The workshop will also feature a keynote presentation by Dr. Roger Louis Martínez-Dávila, Associate Professor of History at the University of Colorado-Colorado Springs. He is the author of Creating Conversos: The Carvajal-Santa-María Family in Early Modern Spain (2018). 
 
On the second day, Saturday 4 February, a one-day symposium on our topic “From Mediterranean to Atlantic world” will feature three round-table conversations, focusing on the following questions:

  1. How did the beginning of the Atlantic world transform geographies of trade and exchange in both the Atlantic world and the greater Mediterranean?
  2. How can Mediterranean studies enrich Atlantic studies and vice versa? In what ways are the methods similar or different?
  3. How did the expansion from the Mediterranean to the Atlantic affect perceptions and/or representations of identity and difference in forms as diverse as literature, art, or law, etc. 

 
A separate call for non-presenting workshop and symposium attendees will go out in December.
 
The deadline for workshop and round-table proposals is 10 November 2022. Please submit an abstract (250-500 words) and two-page CV by this date via this form. You may apply to present at the workshop and apply as a round-table participant as a back stop.

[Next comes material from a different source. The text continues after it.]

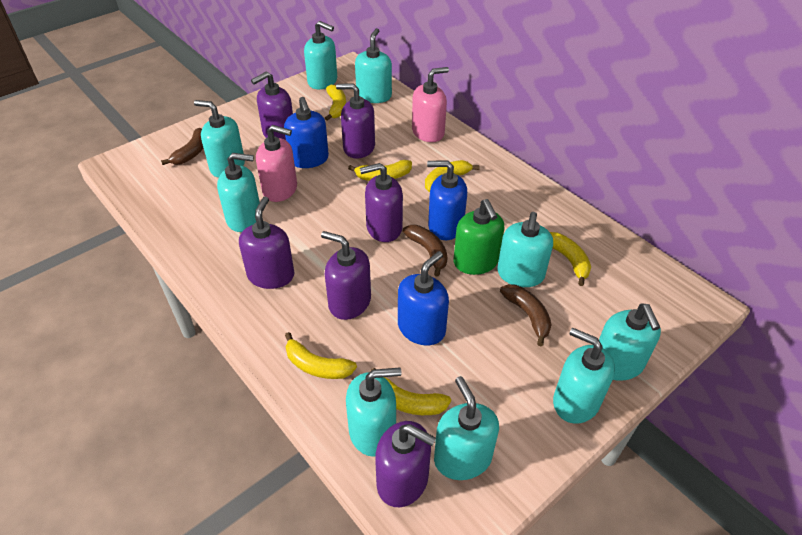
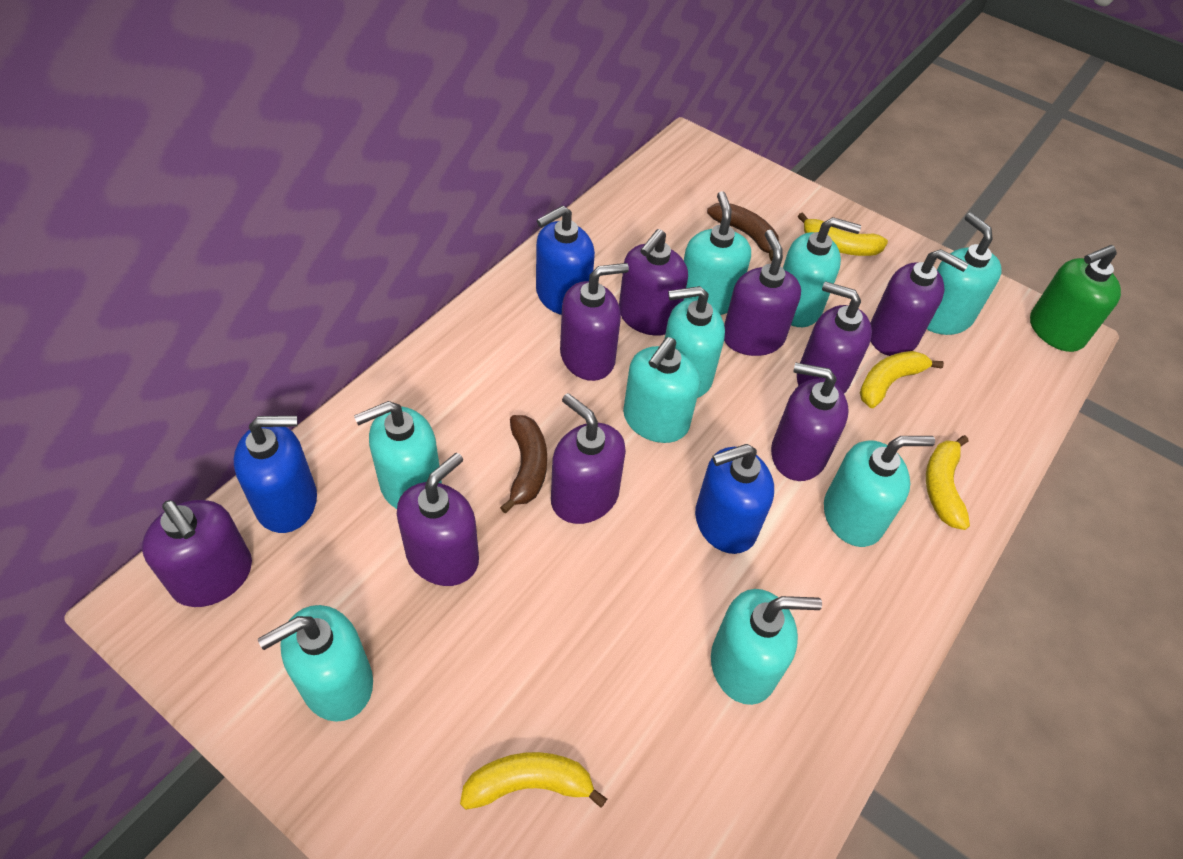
brown banana: [161,128,203,165] [403,225,448,276] [500,284,552,346] = 3 -> [500,415,547,513] [707,203,779,261] = 2
pink soap dispenser: [256,125,297,202] [412,67,449,142] = 2 -> none = 0
purple soap dispenser: [239,197,295,289] [251,72,293,140] [321,231,371,320] [336,84,375,159] [360,163,403,242] [375,421,436,507] = 6 -> [142,500,252,607] [397,453,479,586] [551,393,626,524] [560,263,629,381] [619,229,688,336] [724,230,801,356] [771,362,849,481] [797,281,872,393] [870,249,969,356] = 9
yellow banana: [285,332,357,379] [325,85,346,121] [348,160,412,181] [370,368,451,415] [425,160,480,192] [550,232,591,286] = 6 -> [460,752,607,810] [798,212,888,256] [860,351,944,408] [926,435,970,530] = 4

If that is the case, please fill in a form for each application.
 
Successful workshop applicants are expected to submit a 35-page (maximum) double-spaced paper-in-progress for pre-circulation by Monday, 9 January 2023. Round table participants will be required to submit a 3-5 page “position paper” by Monday, 16 January 2023.

Apply via this form
 
This workshop is sponsored by the University Graduate School, the Green School of International and Public Affairs, History, English, DOHGSA, Religious Studies, Politics & International Relations, Economics, and Modern Languages at Florida International University, and the College of Arts and Sciences, Center for the Humanities, Judaic Studies, History, English, and Modern Languages and Literatures at the University of Miami.